Tuesday, May 18, 2010

On carbon fiber

Market overview
Carbon fiber is one of the industrial products that allow Japan to maintain technology edge. The three producers, Toray Industries, Toho Tenax (formerly Toho Rayon and currently a Teijin’s subsidiary), and Mitsubishi Rayon account for about 70% of the world market. Western companies used to be dominant in the past because carbon fibers were in great demand for war supplies including jet fighters. Back then, there were as many as 15 producers worldwide, and Japanese companies were producing carbon fibers for sporting goods like golf clubs and tennis rackets.

The market changed drastically on the occasion of the collapse of the Berlin Wall in 1989. Western companies withdrew from the carbon fiber business because of the rapid decline in military demand, and Japanese companies replaced the western companies. The three Japanese companies were in a favorable position because they all are fiber makers, whereas western companies were chemical companies without sufficient knowledge of fibers. Today, Toray has 27% share and Toho Tenax 21% share in the world market. Three Japanese companies are followed by Taiwan Plastics that produces only carbon fibers of a single grade for general purposes. Today, it is hardly possible to launch an artificial satellite without Japanese carbon fibers.

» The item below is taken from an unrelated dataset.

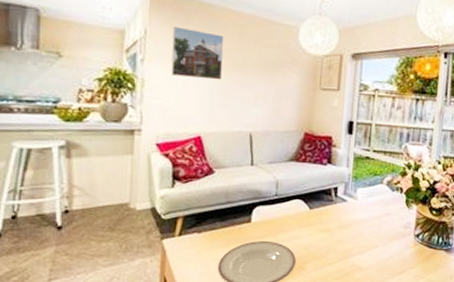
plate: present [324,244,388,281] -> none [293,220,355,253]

Though weighing only one fourth of iron, carbon fiber has 10 times as much strength and 7 times as much degree of elasticity as iron. The production method is very special. First, continuous fiber called precursor is produced, and the produced precursor is processed for thermal protection. The thermally-protected precursor is sintered and carbonized by inactive gases to produce carbon fibers. The basic production method is the same in every producer. Carbon fiber is closely related to environment concerns. Half of a Boeing 787 is made of carbon fiber reinforced plastic, and it has 20% higher energy efficiency than a passenger plane of the same class. Carbon fiber is growing popular in car production lately, though the application is limited only to high-end cars at present. Although CO2 is emitted in the production process of carbon fibers, but the amount to be eliminated by applying carbon fibers is much bigger.

Spreading usage
The usage of carbon fiber is spreading. As the wind generator grows bigger in size, carbon fiber is increasingly used for the center core of blades to make them stronger. As a big blade needs 1-2 tons of carbon fiber, the market is growing bigger. The market of carbon fiber for airplanes is estimated at 3,000 ton annually, while 3,000-4,000 tons of carbon fibers will supposedly be needed annually for wind generation in the future. A large amount of carbon fiber reinforced plastics will be used for Boeing’s next medium-sized airline B787, and Toray is Boeing’s leading supplier. Tenax is the leading supplier of Airbus that introduced A380 in 2007, about 30% of which is made of carbon fiber reinforce plastics ratio by weight.

Production cost, etc.
Greatly affected by the sluggish economy worldwide, Japan’s monthly production of carbon fiber decreased from 1,200 tons before the Lehman shock to 323 tons in March 2009. In addition, the production delay of Boeing 787s diminished demand and the glut created by overcapacity drove down prices. The market, however, recovered to 900 tons in October 2009 partly because of the diversified usage. Production cost is the most critical factor for spreading carbon fiber. It costs 10 times more than glass fiber and 100 times more than iron to produce carbon fiber. Various approaches are being conducted now. Under the current technology, only one ton of PAN (Polyacrylonitrile) carbon fiber is produced from two tons of precursor. To improve productivity, experiments are being conducted to change the base material from acrylic to another material.

At the same time, fabrication technology offers lots of room for improvement. Toyota’s Lexus scheduled to be introduced toward the end of 2010 uses carbon fiber for the constructional material of its driver’s seat. Toyota introduced new fabrication technology and shortened the production time of a driver’s seat to 10 minutes. However, it is necessary to shorten the production time from 10 minutes to 3 minutes if carbon fiber is used for popular cars. A breakthrough technology is required to spread carbon fiber as a general-purpose material.